Ce sont effectivement les sports à impacts, tels que la gymnastique, le crossfit, l’haltérophilie, le trampoline, les sports de combat, le basket ou encore le volley qui sont les plus nocifs pour le périnée, dès lors qu’ils sont pratiqués à haute intensité de manière régulière. L’étude bruxelloise note effectivement une prévalence d’incontinence urinaire d’effort de 30 % pour la boxe, de 22,22 % en hockey et de 20 % en équitation, par exemple.
Chez les sportives, la prévalence de troubles urinaires peut monter jusqu’à 60 %.
Dans le cabinet de kinésithérapie périnéale Perimouv’ à Schaerbeek, «à peu près la moitié des patientes viennent dans le cadre d’un accouchement, l’autre moitié en raison d’une pratique sportive qui a abimé leur périnée», affirment les praticiennes Lolita Provost et Annabelle Goualou. Elles ont entre 17 et 40 ans. Et parmi les patientes qui viennent pour un accouchement, il y a souvent des problèmes antérieurs liés à une pratique sportive mal maîtrisée».
Détendre son périnée
En réalité, toute activité physique engage le périnée car il travaille de concert avec les abdominaux, les muscles du dos et le diaphragme qui l’entourent. N’importe quelle pratique sportive mal exécutée peut donc lui être nocive par répercussion. Par conséquent, certains coachs sportifs déconseillent les exercices hyperpressifs, tels que les crunchs et relevés de buste, à la faveur d’exercices hypopressifs tel que la planche ou le stomac vacuum (exercice de respiration) qui font travailler le transverse (le muscle profond de l’abdomen). Aussi parce qu’ils favoriseraient l’obtention d’un ventre plat. Mais Marion Raballand estime qu’il faut «démystifier ces abdos. Il n’y a pas de risque à faire 200 crunchs par jour, tant qu’ils sont bien exécutés».

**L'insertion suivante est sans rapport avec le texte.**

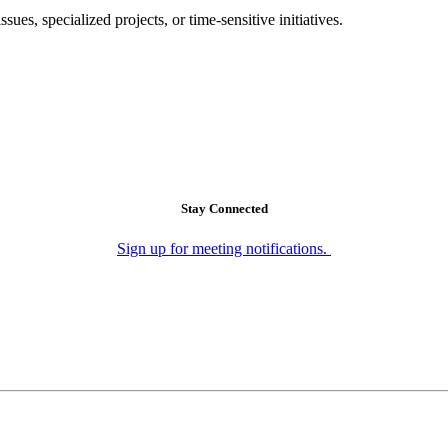
es, specialized projects, or time-sensitive initiatives.
Stay Connected
Sign up for meeting notifications.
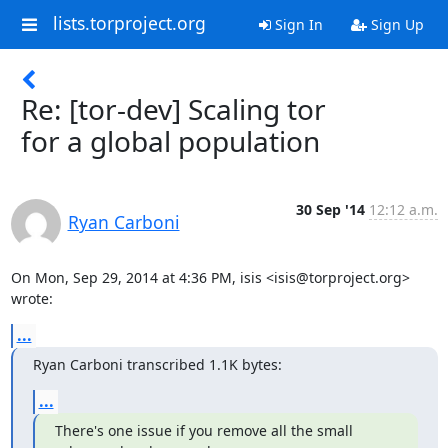
lists.torproject.org
Sign In
Sign Up
Re: [tor-dev] Scaling tor
for a global population
30 Sep '14
12:12 a.m.
Ryan Carboni
On Mon, Sep 29, 2014 at 4:36 PM, isis <isis@torproject.org> 
wrote:
...
Ryan Carboni transcribed 1.1K bytes:
...
There's one issue if you remove all the small 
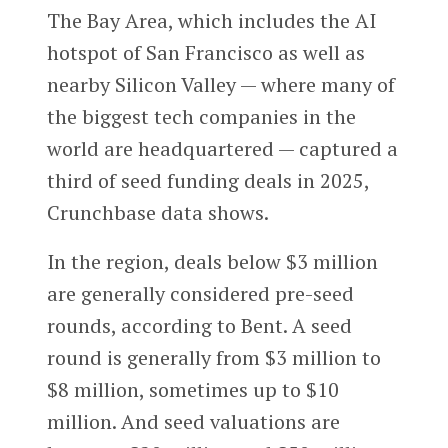
The Bay Area, which includes the AI
hotspot of San Francisco as well as
nearby Silicon Valley — where many of
the biggest tech companies in the
world are headquartered — captured a
third of seed funding deals in 2025,
Crunchbase data shows.
In the region, deals below $3 million
are generally considered pre-seed
rounds, according to Bent. A seed
round is generally from $3 million to
$8 million, sometimes up to $10
million. And seed valuations are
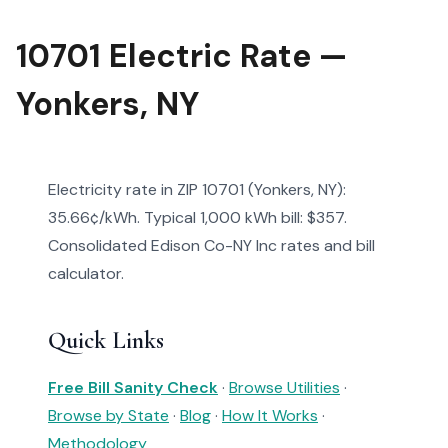
10701 Electric Rate —
Yonkers, NY
Electricity rate in ZIP 10701 (Yonkers, NY):
35.66¢/kWh. Typical 1,000 kWh bill: $357.
Consolidated Edison Co-NY Inc rates and bill
calculator.
Quick Links
Free Bill Sanity Check
·
Browse Utilities
·
Browse by State
·
Blog
·
How It Works
·
Methodology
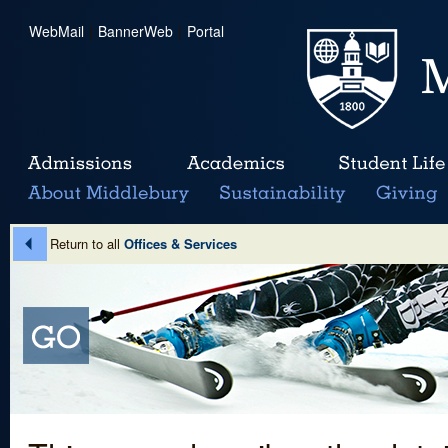
WebMail
|
BannerWeb
|
Portal
Return to all
Offices & Services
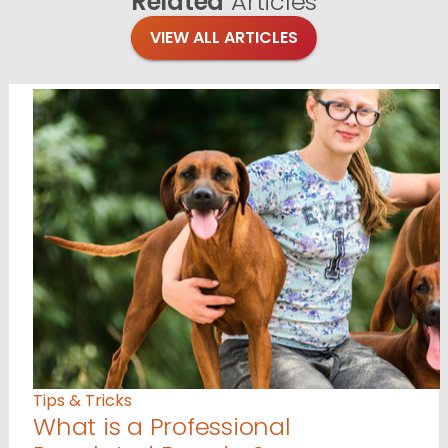
Related
Articles
VIEW ALL ARTICLES
Tips & Tricks
What is a Professional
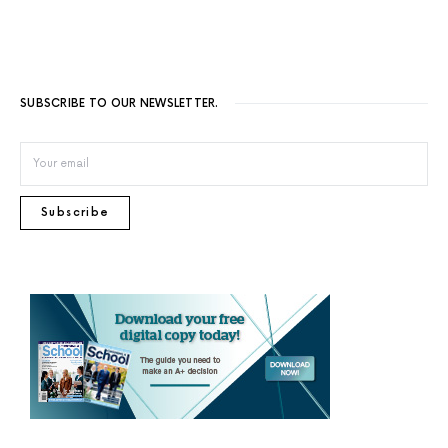
SUBSCRIBE TO OUR NEWSLETTER.
Subscribe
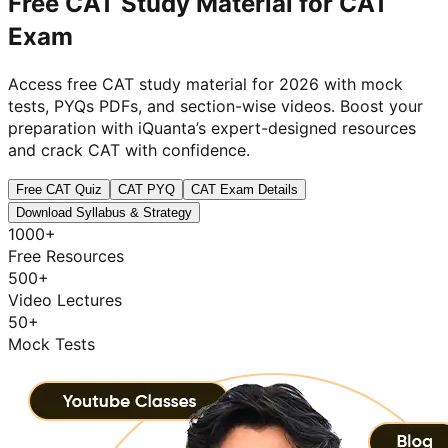
Free CAT Study Material for
CAT
Exam
Access free CAT study material for 2026 with mock
tests, PYQs PDFs, and section-wise videos. Boost your
preparation with iQuanta’s expert-designed resources
and crack CAT with confidence.
Free CAT Quiz
CAT PYQ
CAT Exam Details
Download Syllabus & Strategy
1000+
Free Resources
500+
Video Lectures
50+
Mock Tests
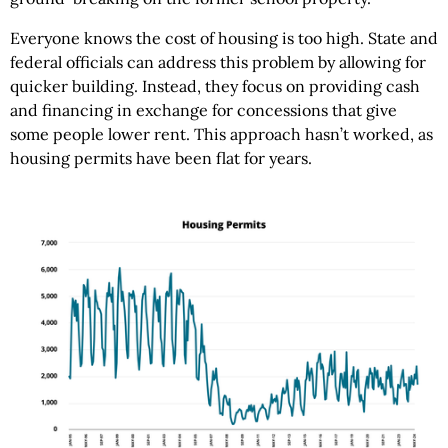
Everyone knows the cost of housing is too high. State and
federal officials can address this problem by allowing for
quicker building. Instead, they focus on providing cash
and financing in exchange for concessions that give
some people lower rent. This approach hasn’t worked, as
housing permits have been flat for years.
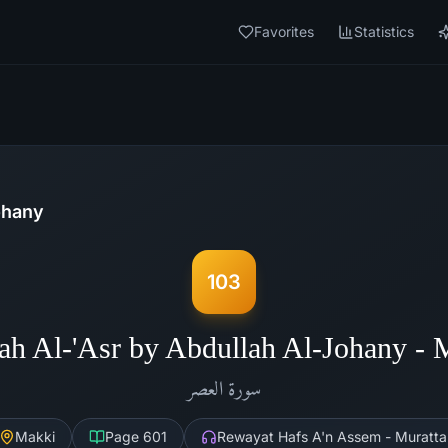
Favorites
Statistics
ohany
103
ah Al-'Asr by Abdullah Al-Johany -
العصر
سورة
Makki
Page
601
Rewayat Hafs A'n Assem - Muratta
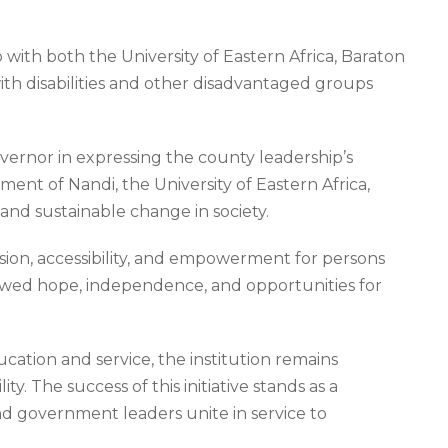
th both the University of Eastern Africa, Baraton
ith disabilities and other disadvantaged groups
ernor in expressing the county leadership’s
t of Nandi, the University of Eastern Africa,
and sustainable change in society.
sion, accessibility, and empowerment for persons
enewed hope, independence, and opportunities for
ucation and service, the institution remains
. The success of this initiative stands as a
d government leaders unite in service to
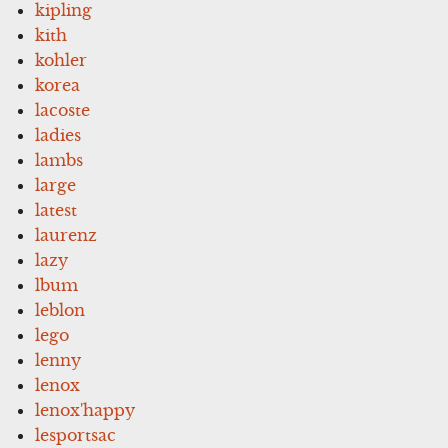
kipling
kith
kohler
korea
lacoste
ladies
lambs
large
latest
laurenz
lazy
lbum
leblon
lego
lenny
lenox
lenox'happy
lesportsac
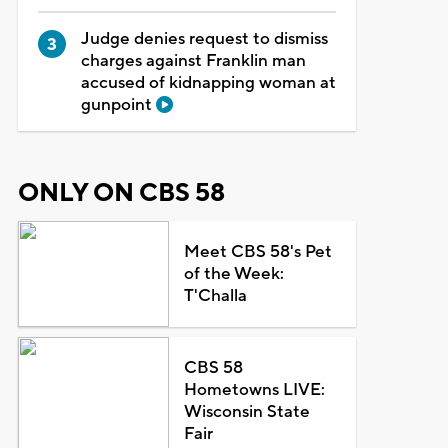
Judge denies request to dismiss
charges against Franklin man
accused of kidnapping woman at
gunpoint
ONLY ON CBS 58
Meet CBS 58's Pet
of the Week:
T'Challa
CBS 58
Hometowns LIVE:
Wisconsin State
Fair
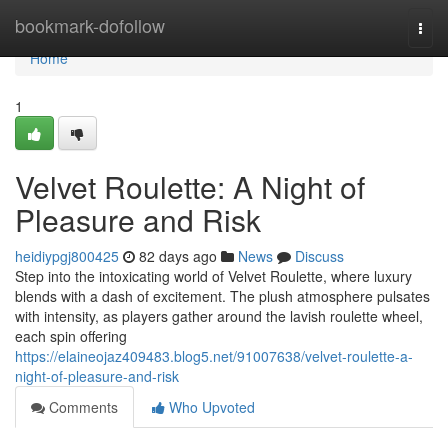
Home
bookmark-dofollow
Togg
navi
Home
1
Velvet Roulette: A Night of
Pleasure and Risk
heidiypgj800425
82 days ago
News
Discuss
Step into the intoxicating world of Velvet Roulette, where luxury
blends with a dash of excitement. The plush atmosphere pulsates
with intensity, as players gather around the lavish roulette wheel,
each spin offering
https://elaineojaz409483.blog5.net/91007638/velvet-roulette-a-
night-of-pleasure-and-risk
Comments
Who Upvoted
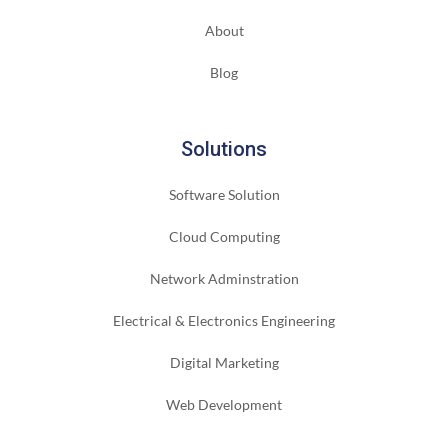
About
Blog
Solutions
Software Solution
Cloud Computing
Network Adminstration
Electrical & Electronics Engineering
Digital Marketing
Web Development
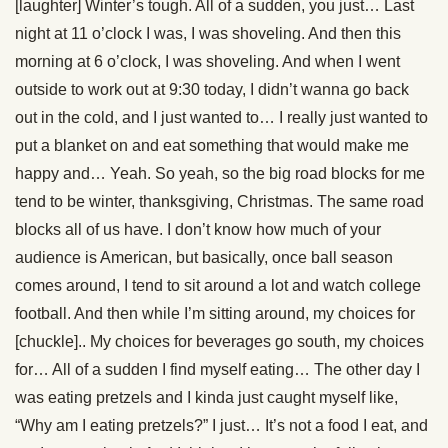
[laughter] Winter’s tough. All of a sudden, you just… Last
night at 11 o’clock I was, I was shoveling. And then this
morning at 6 o’clock, I was shoveling. And when I went
outside to work out at 9:30 today, I didn’t wanna go back
out in the cold, and I just wanted to… I really just wanted to
put a blanket on and eat something that would make me
happy and… Yeah. So yeah, so the big road blocks for me
tend to be winter, thanksgiving, Christmas. The same road
blocks all of us have. I don’t know how much of your
audience is American, but basically, once ball season
comes around, I tend to sit around a lot and watch college
football. And then while I’m sitting around, my choices for
[chuckle].. My choices for beverages go south, my choices
for… All of a sudden I find myself eating… The other day I
was eating pretzels and I kinda just caught myself like,
“Why am I eating pretzels?” I just… It’s not a food I eat, and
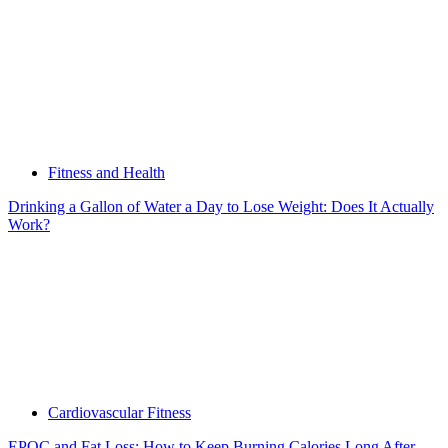
Fitness and Health
Drinking a Gallon of Water a Day to Lose Weight: Does It Actually
Work?
Cardiovascular Fitness
EPOC and Fat Loss: How to Keep Burning Calories Long After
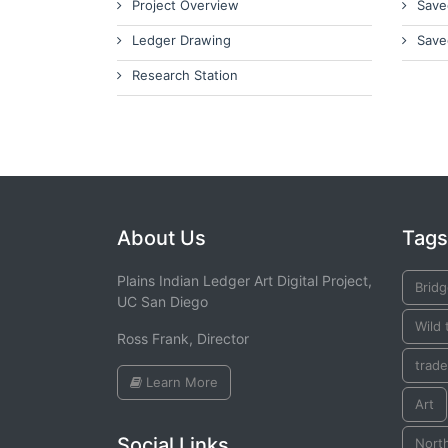
Project Overview
Save
Ledger Drawing
Save
Research Station
About Us
Tags
Plains Indian Ledger Art Digital Project,
Brid
UC San Diego
Wild 
Ross Frank, Director
trade
Learn More
Art
Social Links
Nort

Alors comment prévenir les risques? Il s’agit d’apprendre à contrôler correctement son périnée, et non pas le renforcer, explique Elena Trifan, kinésithérapeupe, spécialisé en rééducation périnéale. Dans la plupart des cas, le périnée est en réalité trop contracté et il faut le détendre. «Il est possible d’avoir un plancher pelvien très fort et quand même des fuites urinaires. Et à l’inverse, un plancher pelvien faible et pas de fuites urinaires», approuve Marion Raballand.
Pour cela, Lolita Provost et Annabelle Goualou attirent l’attention sur l’importance de varier les types d’exercices. Lors de la rééducation, elles apprennent à leurs patientes à engager la pression abdominale vers le haut plutôt que vers le bas dans tous les mouvements, à l’aide de la respiration.
Le yoga est par ailleurs un bon sport pour apprendre à maîtriser son périnée, recommande Corinne Oosterlinck, kinésithérapeute à la Clinique du Périnée du CHU Saint-Pierre. En rééducation, cette dernière pratique les méthodes Caufriez ou Guillarme, des techniques posturales et respiratoires qui renforcent la sangle abdominale sans abîmer les muscles du périnée.